As the lawyer representing a group of Colorado voters seeking to block former President Donald J. Trump from the ballot, Jason Murray, 38, stood before a skeptical majority in a high-stakes argument that could shape the course of the presidential election.
He was also appearing before two of his former bosses: Justices Elena Kagan and Neil M. Gorsuch.
After finishing Harvard Law School, he clerked for Justice Gorsuch, then a judge on the U.S. Court of Appeals for the 10th Circuit, and later spent a year working for Justice Kagan, finishing in 2014.

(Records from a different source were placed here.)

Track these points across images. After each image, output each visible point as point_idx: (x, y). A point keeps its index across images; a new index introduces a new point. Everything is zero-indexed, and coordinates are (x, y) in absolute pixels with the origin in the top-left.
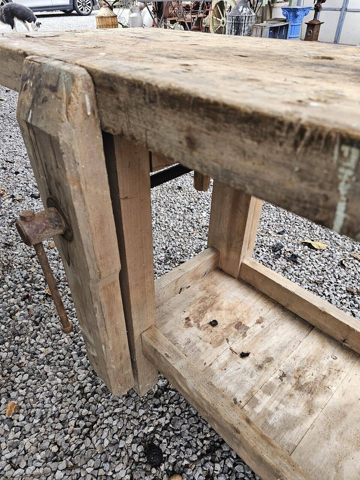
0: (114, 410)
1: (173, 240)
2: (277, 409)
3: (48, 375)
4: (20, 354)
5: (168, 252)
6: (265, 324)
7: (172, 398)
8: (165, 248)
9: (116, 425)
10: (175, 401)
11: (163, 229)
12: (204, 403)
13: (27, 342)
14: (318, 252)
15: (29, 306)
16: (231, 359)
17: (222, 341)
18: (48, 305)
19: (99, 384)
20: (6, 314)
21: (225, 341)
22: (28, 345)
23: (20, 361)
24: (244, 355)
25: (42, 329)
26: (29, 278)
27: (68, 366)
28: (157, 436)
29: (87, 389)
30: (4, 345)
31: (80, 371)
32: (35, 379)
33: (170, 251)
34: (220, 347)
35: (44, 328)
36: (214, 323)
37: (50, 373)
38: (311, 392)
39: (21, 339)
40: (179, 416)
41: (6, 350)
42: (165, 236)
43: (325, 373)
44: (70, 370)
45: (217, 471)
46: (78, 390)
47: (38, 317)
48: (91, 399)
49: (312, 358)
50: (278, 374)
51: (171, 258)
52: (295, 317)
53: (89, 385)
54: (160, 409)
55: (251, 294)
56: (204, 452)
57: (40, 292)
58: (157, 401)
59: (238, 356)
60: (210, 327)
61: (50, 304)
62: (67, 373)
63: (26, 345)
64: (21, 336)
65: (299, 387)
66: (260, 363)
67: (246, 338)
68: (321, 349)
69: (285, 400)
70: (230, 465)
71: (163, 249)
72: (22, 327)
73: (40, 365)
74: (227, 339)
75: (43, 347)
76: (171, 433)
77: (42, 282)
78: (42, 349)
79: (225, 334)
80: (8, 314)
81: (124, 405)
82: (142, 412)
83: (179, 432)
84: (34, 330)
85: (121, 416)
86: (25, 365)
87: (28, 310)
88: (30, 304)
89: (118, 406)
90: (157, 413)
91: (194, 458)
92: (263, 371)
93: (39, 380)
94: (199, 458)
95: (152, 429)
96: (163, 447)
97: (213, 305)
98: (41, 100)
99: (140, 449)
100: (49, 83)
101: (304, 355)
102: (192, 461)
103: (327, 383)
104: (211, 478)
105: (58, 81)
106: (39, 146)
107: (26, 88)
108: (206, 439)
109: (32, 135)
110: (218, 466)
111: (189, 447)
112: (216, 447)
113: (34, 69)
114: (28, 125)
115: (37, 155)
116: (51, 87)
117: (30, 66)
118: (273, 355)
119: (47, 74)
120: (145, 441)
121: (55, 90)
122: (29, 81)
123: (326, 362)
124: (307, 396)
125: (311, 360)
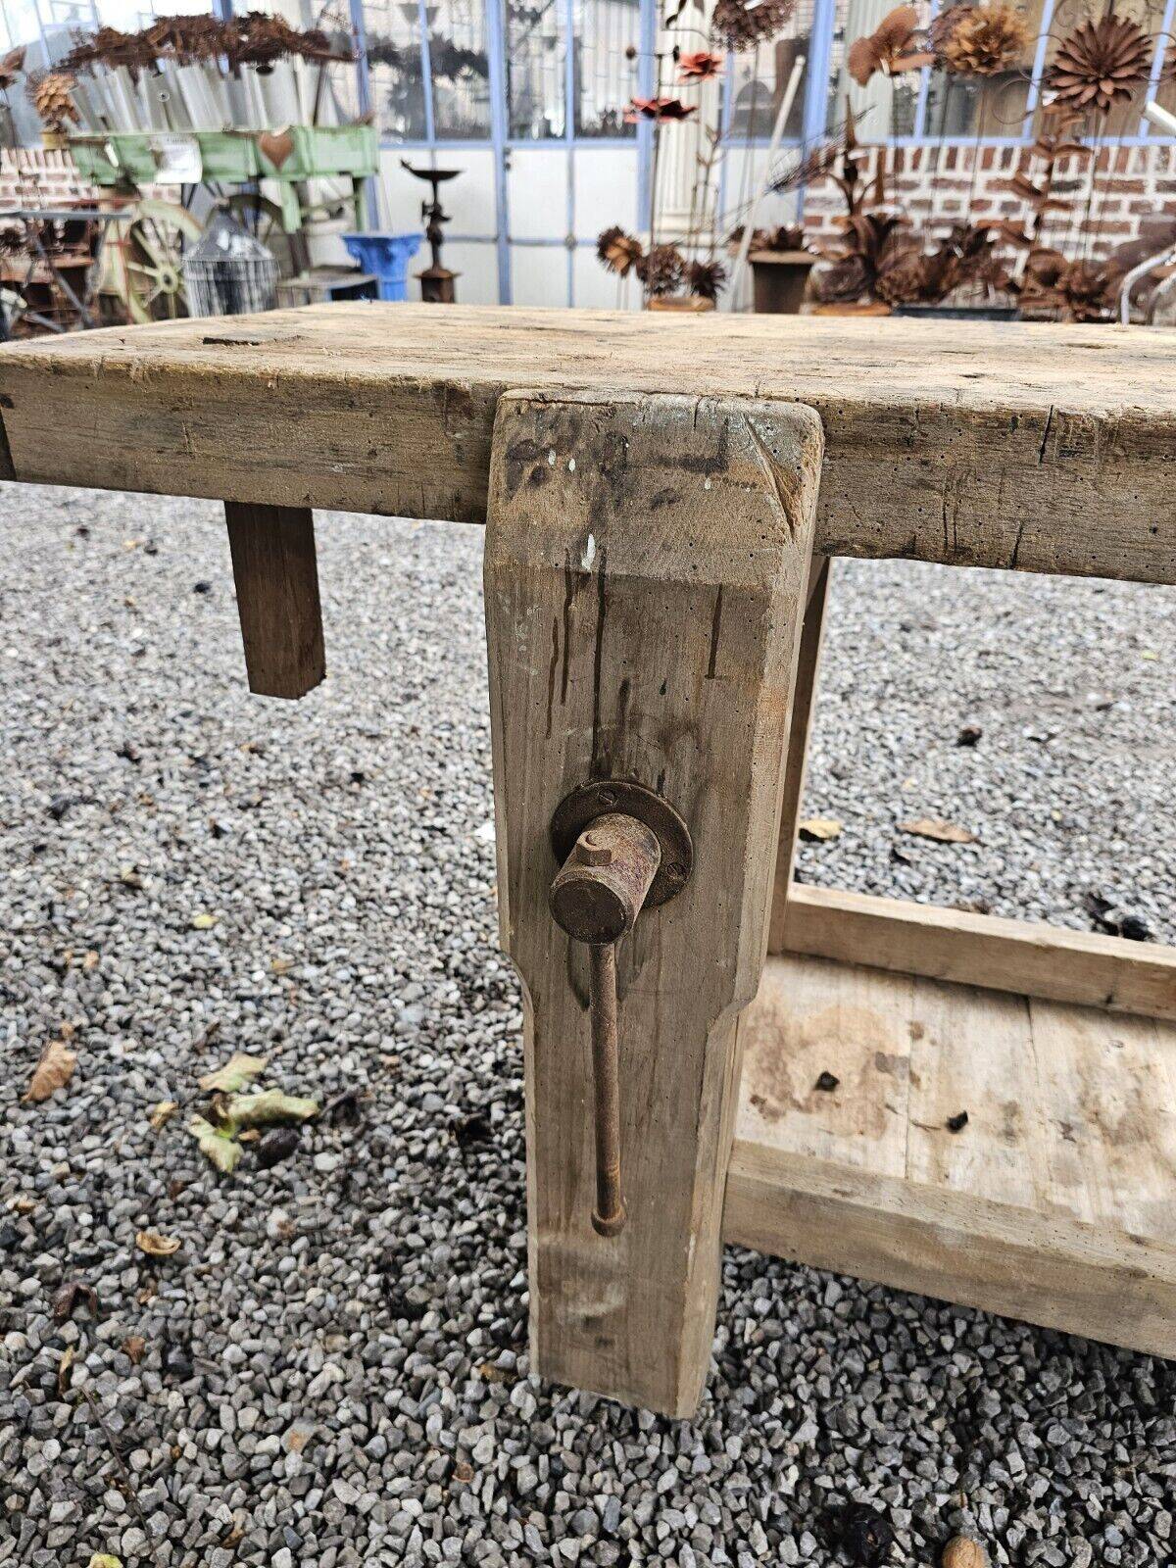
0: (655, 1488)
1: (446, 933)
2: (1118, 1204)
3: (363, 1507)
4: (198, 1503)
5: (457, 973)
6: (931, 1032)
7: (778, 1362)
8: (440, 965)
9: (699, 1521)
10: (794, 1365)
11: (393, 911)
12: (1011, 1260)
13: (191, 1451)
14: (830, 845)
15: (102, 1331)
16: (935, 1145)
17: (880, 1115)
18: (180, 1293)
19: (554, 1442)
20: (30, 1397)
21: (887, 1112)
22: (203, 1459)
23: (215, 1526)
24: (957, 1124)
25: (218, 1382)
26: (22, 1237)
27: (408, 1443)
28: (825, 1481)
29: (526, 1479)
30: (100, 1509)
31: (468, 1436)
32: (321, 1552)
33: (463, 969)
34: (889, 1132)
35: (221, 1374)
36: (827, 1083)
37: (366, 1501)
38: (1143, 1135)
39: (157, 1454)
40: (833, 1397)
41: (124, 1520)
42: (413, 931)
43: (1131, 1083)
44: (419, 1455)
45: (1019, 1473)
46: (496, 1496)
47: (170, 1350)
48: (562, 1501)
49: (1083, 1065)
50: (1055, 1132)
51: (481, 989)
52: (975, 992)
53: (521, 1462)
54: (777, 1407)
55: (842, 977)
56: (956, 1449)
57: (107, 1263)
58: (747, 1395)
59: (945, 1133)
60: (827, 1096)
61: (182, 1286)
62: (423, 1468)
63: (194, 1462)
64: (150, 1443)
65: (1115, 1137)
66: (1002, 1126)
67: (924, 1083)
68: (1080, 1038)
69: (1115, 1177)
70: (1034, 1442)
71: (435, 970)
72: (130, 1414)
73: (303, 1498)
74: (888, 1107)
75: (263, 1435)
76: (851, 1453)
77: (93, 1227)
78: (272, 1443)
79: (873, 1096)
80: (39, 1393)
81: (673, 1459)
82: (734, 1445)
83: (867, 1438)
84: (186, 1399)
85: (689, 1490)
86: (243, 1526)
87: (110, 1342)
88: (101, 1322)
89: (657, 1469)
90: (778, 1424)
91: (951, 1476)
92: (1022, 1140)
93: (340, 1547)
94: (961, 1464)
95: (794, 1473)
96: (864, 1496)
97: (782, 1040)
98: (643, 501)
99: (809, 1543)
100: (676, 452)
101: (1063, 1067)
102: (951, 1490)
103: (1152, 1101)
104: (1016, 1501)
105: (723, 441)
106: (614, 635)
107: (538, 478)
108: (933, 1415)
109: (584, 608)
110: (1015, 1460)
111: (913, 1460)
112: (966, 1423)
113: (575, 424)
114: (575, 580)
115: (582, 665)
116: (689, 464)
117: (550, 416)
118: (1009, 1096)
119: (655, 430)
120: (802, 1518)
121: (716, 464)
122: (551, 459)
123: (1111, 1060)
124: (1145, 1148)
125: (1086, 1070)
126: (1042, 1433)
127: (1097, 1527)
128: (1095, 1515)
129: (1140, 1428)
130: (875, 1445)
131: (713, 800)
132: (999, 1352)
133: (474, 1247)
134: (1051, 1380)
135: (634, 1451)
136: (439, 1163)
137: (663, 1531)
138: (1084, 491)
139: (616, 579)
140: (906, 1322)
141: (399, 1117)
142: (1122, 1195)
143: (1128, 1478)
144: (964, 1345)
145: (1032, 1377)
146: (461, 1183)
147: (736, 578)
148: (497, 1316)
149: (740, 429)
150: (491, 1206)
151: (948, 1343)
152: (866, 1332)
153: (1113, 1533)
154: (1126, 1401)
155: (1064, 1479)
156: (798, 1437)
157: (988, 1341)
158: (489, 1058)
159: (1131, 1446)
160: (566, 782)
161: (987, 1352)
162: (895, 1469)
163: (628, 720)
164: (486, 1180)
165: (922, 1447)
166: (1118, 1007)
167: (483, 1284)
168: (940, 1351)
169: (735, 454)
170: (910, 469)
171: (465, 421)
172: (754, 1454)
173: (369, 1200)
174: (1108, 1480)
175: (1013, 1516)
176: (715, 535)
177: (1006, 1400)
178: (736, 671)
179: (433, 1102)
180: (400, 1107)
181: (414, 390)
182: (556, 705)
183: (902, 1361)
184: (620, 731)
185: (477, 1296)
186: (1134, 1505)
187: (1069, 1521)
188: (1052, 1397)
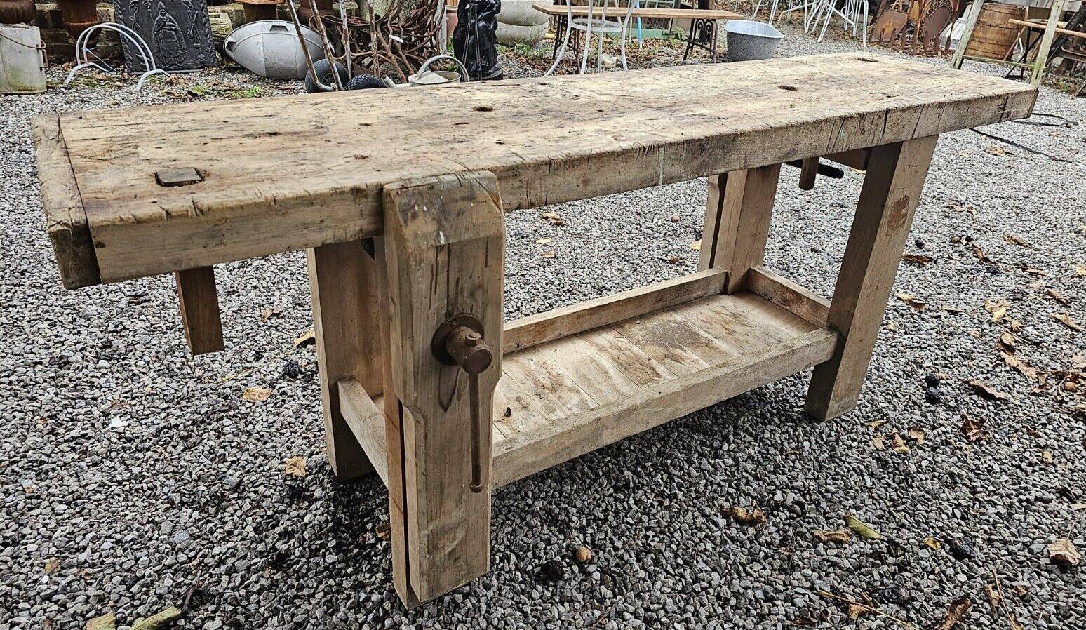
0: (481, 614)
24: (507, 413)
28: (529, 568)
38: (560, 385)
40: (511, 543)
43: (544, 371)
45: (577, 522)
49: (527, 372)
50: (537, 399)
56: (556, 529)
59: (506, 419)
65: (554, 390)
66: (521, 406)
69: (562, 402)
70: (575, 510)
76: (530, 554)
81: (478, 601)
82: (494, 581)
83: (531, 546)
85: (492, 604)
89: (477, 608)
90: (502, 564)
91: (562, 537)
92: (530, 407)
94: (561, 531)
95: (518, 573)
96: (544, 561)
98: (453, 216)
99: (540, 588)
100: (458, 196)
101: (522, 377)
102: (564, 541)
103: (554, 373)
104: (582, 530)
105: (472, 189)
106: (454, 263)
107: (414, 216)
108: (542, 526)
109: (443, 257)
110: (575, 519)
111: (548, 542)
112: (552, 520)
113: (420, 193)
114: (439, 249)
115: (442, 278)
116: (463, 199)
117: (411, 193)
118: (515, 396)
119: (449, 190)
120: (531, 584)
121: (472, 198)
122: (417, 208)
123: (533, 366)
124: (564, 388)
125: (529, 374)
126: (575, 507)
127: (606, 519)
128: (603, 517)
129: (597, 486)
130: (536, 546)
131: (489, 310)
132: (547, 492)
133: (330, 601)
134: (567, 489)
135: (463, 611)
136: (274, 585)
137: (496, 622)
138: (560, 179)
139: (453, 244)
140: (513, 505)
141: (229, 582)
142: (569, 406)
143: (603, 501)
144: (535, 499)
145: (561, 493)
146: (296, 584)
147: (491, 232)
148: (367, 615)
149: (475, 183)
150: (320, 583)
151: (530, 501)
152: (504, 517)
153: (610, 518)
154: (588, 481)
155: (590, 514)
156: (512, 562)
157: (541, 492)
158: (250, 529)
159: (598, 492)
160: (437, 323)
161: (543, 495)
162: (545, 549)
163: (459, 291)
164: (306, 575)
165: (547, 536)
166: (522, 347)
167: (349, 609)
168: (529, 506)
169: (477, 193)
170: (517, 184)
171: (364, 200)
172: (502, 578)
173: (255, 623)
174: (599, 506)
175: (584, 535)
176: (481, 221)
177: (558, 505)
178: (494, 262)
179: (242, 564)
180: (225, 579)
181: (343, 192)
182: (433, 296)
183: (521, 517)
184: (457, 297)
185: (351, 616)
186: (609, 507)
187: (597, 525)
188: (570, 494)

The pair are often on opposing sides in ideologically charged cases on issues like abortion, voting rights and affirmative action. But both Justice Kagan, a liberal nominated by President Barack Obama, and Justice Gorsuch, a Trump appointee who has helped shift the court to the right, seemed troubled by the implications of the Colorado Supreme Court’s decision to bar Mr. Trump from the primary ballot. Each pummeled Mr. Murray with a punishing barrage of questions.
Justice Kagan pushed Mr. Murray on the implications of allowing Colorado to ban Mr. Trump, questioning what would happen if the state at the heart of the case were instead a swing state like Michigan or Wisconsin.
“Maybe put most boldly, I think that the question you have to confront is why a single state should decide who gets to be president of the United States,” Justice Kagan said. “That seems quite extraordinary, doesn’t it?”
Mr. Murray responded that it was “not unusual that questions of national importance come up through different states.”